Software, technology, sysadmin war stories, and more. Feed
Sunday, December 11, 2011

Cloning failing disks the right way

When you work technical support, you tend to see only the problem machines. This is selection bias in its most obvious form, since happy hardware tends to just sit there and run. From your perspective, all you ever see is broken stuff.

One thing which happened a fair amount was when a hard drive started failing and someone needed to migrate the data to a new disk. For some reason, people have gotten the idea that 'dd' is the right way to go. I'm here to say that it's probably the worst thing you can do. It all comes down to how you choose to look at that device.

Let's say you have a customer with a 250 GB drive that starts failing. You get the data center to swap it over to the secondary position (hdc) and then install a new 250 GB disk at the primary (hda). Now you want to copy all of that data across. If your solution is 'dd', you're thinking of the disk as a linear amount of space instead of a bunch of files. Here's why that's wrong.

First of all, 'dd' is going to try to read the entire drive, including the parts which currently do not contain any useful data. This happens because you have probably told it to read /dev/hdc. That refers to the entire readable portion of the disk, including the partition table and the parts which are not associated with living files.

If you use 'dd', you are going to have to read 250 GB from hdc and then write 250 GB back to hda. This is going to take a long time. Worse, if you happen to hit a chunk of the disk where something is wrong, it's probably going to fail. Even if you tell it to continue after read errors ("noerror"), you've just silently corrupted something on the target disk. Way to go!

Finally, there is the whole matter of geometry. Do both of the drives have the same configuration in terms of heads, cylinders, sectors, and all of that other arcane garbage? Will the partition table wind up in the right place? What about the boot sector data and secondary stuff like the locations where your boot loader might be looking?

What if the target drive is just a little smaller than the source? 250 GB is an approximation, after all, and they might not have the same number of accessible bytes. See the problem?

Instead, take a step back. You care about the files, so use a solution which thinks in terms of filesystems. Mount the source partition(s) some place as read-only and then use something sensible to copy them while preserving all of the metadata. I used to use a pair of tar processes connected with a pipe to do this. rsync would probably be an acceptable way to do it.

The benefits are numerous. First, you don't have to read the entire source drive. Maybe that 250 GB disk only has 50 GB of data on it. Great! You just eliminated 80% of the work. It'll be a lot faster.

Second, you're dealing with individual files. If your tar or rsync (or whatever) fails to read a file due to some disk issue, you'll know about it. Now you can know for sure that files X Y and Z might need to be recovered from a backup instead. If you had copied the raw partition with errors being skipped, you would have missed that entirely.

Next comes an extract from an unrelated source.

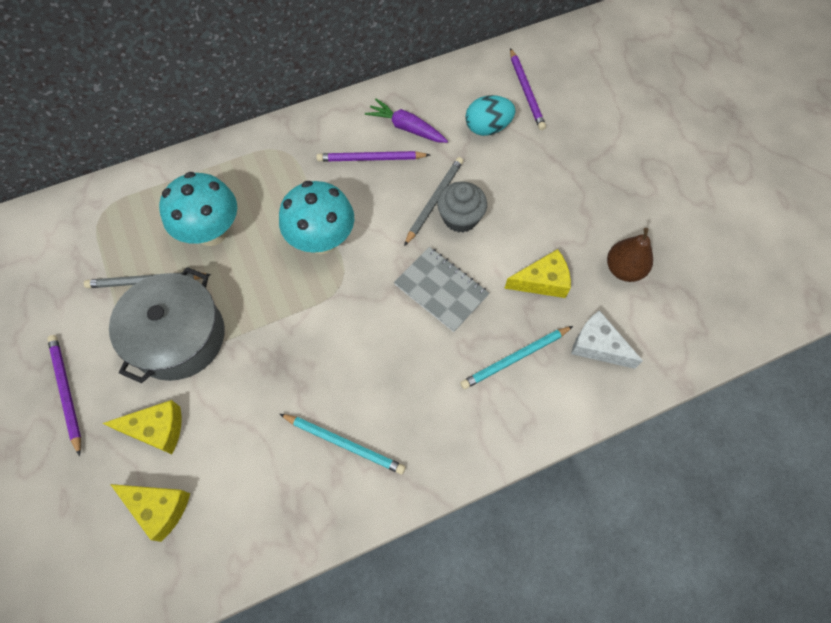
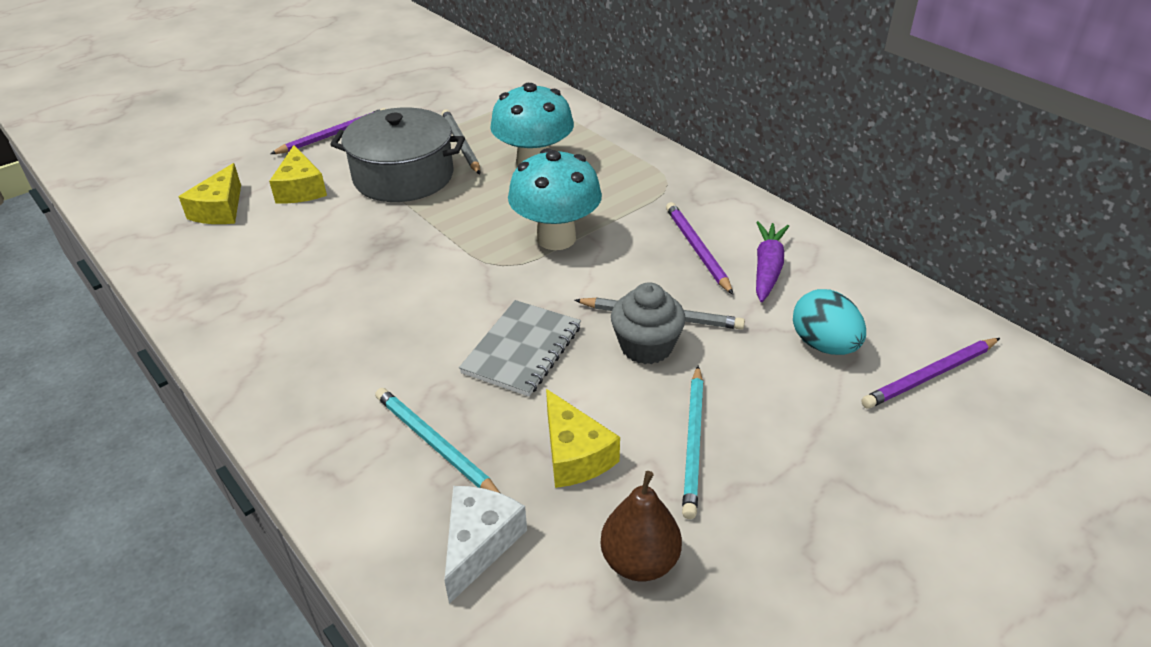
camera: 75 degrees right, 25 degrees down
turquoise pencil [280,414,406,474] -> turquoise pencil moved to [682,366,703,519]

My only caution is to beware of crazy metadata. If your files have extended attributes or ACLs or anything of the sort, your copier tool needs to support it too, of you'll have a nice mess on your hands.

Obviously, this means you get to do the work of partitioning the new disk and creating the new filesystems and swap spaces. I consider that a small matter when compared to the mess that could happen when trying to blindly copy an entire disk byte by byte.

Back in the C-64 days, that sort of thing mattered when you really needed your warezed copy of some zero-day game to work. Now, it just doesn't make sense.